Sur le plan musical, l’auteur présente clairement ce qui caractérise celle qui fut d’abord «The First Lady of Swing», puis «The First Lady of Jazz», et enfin «The First Lady of Song» : étendue du registre vocal; sens du rythme; clarté de la diction; goût de l’improvisation; maîtrise du scat, sa «signature artistique» (p. 82); énergie en apparence à toute épreuve; étendue de son répertoire (on le lui a souvent reproché), des ballades classiques du jazz aux chansons des Beatles, en passant par le blues et le country. Les amis et collaborateurs y sont : Louis Armstrong, Duke Ellington, Oscar Peterson, Count Basie, Joe Pass, Frank Sinatra, Ray Brown, Dizzy Gillespie, etc. Les faiblesses ne sont pas masquées : chez Capitol, Fitzgerald s’est «égarée» (p. 311). La comparaison avec Billie Holiday est une figure obligée de ce genre de livre.

Jezo-Vannier suit méthodiquement et dans le détail la carrière de la chanteuse.
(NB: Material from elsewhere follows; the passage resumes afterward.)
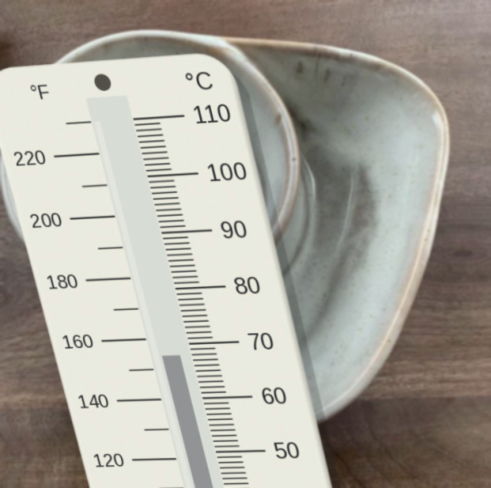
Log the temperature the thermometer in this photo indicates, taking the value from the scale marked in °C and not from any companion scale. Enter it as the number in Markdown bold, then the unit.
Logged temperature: **68** °C
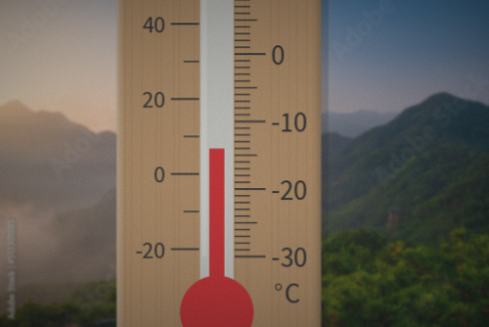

Son ouvrage est d’abord et avant tout une synthèse des travaux existants, dûment cités en notes. Il est quand même quelques aspects de cette carrière sur lesquels il apporte un éclairage neuf. C’est le cas quand l’auteur explique comment l’orientation stylistique d’Ella Fitzgerald doit beaucoup plus qu’on ne le dit à Milt Gabler; toutes les réussites de la chanteuse ne sont pas le fait du seul Granz, malgré ce que lui-même a pu prétendre (p. 166, p. 181, p. 210). Un autre passage (p. 262-263), sur le quoting, cette «tradition du jazz qui consiste à citer et intégrer différents airs dans une même chanson» (p. 263), est également novateur.

Sur le plan de la psychologie fitzgeraldienne, Jezo-Vannier insiste sur l’insécurité de la chanteuse : «Consciemment ou non, Ella utilise la chanson pour apaiser ses doutes et être aimée» (p. 40); «Le manque d’estime déforme la vision qu’Ella a d’elle-même» (p. 89); «Sa vision d’elle-même et de ses capacités est déformée par le doute» (p. 177); «Hypersensible, elle peut facilement chavirer, se renfermer et subir les affres de la dépression» (p. 290). Cela ne fait pas de doute.

Sauf pour les dernières années de la vie de Fitzgerald, traitées un peu succinctement, cette biographie musicale donne à lire avec honnêteté et précision une carrière hors du commun.

 

Référence

Jezo-Vannier, Steven, Ella Fitzgerald. Il était une voix en Amérique, Marseille, Le mot et le reste, 2021, 367 p. Ill.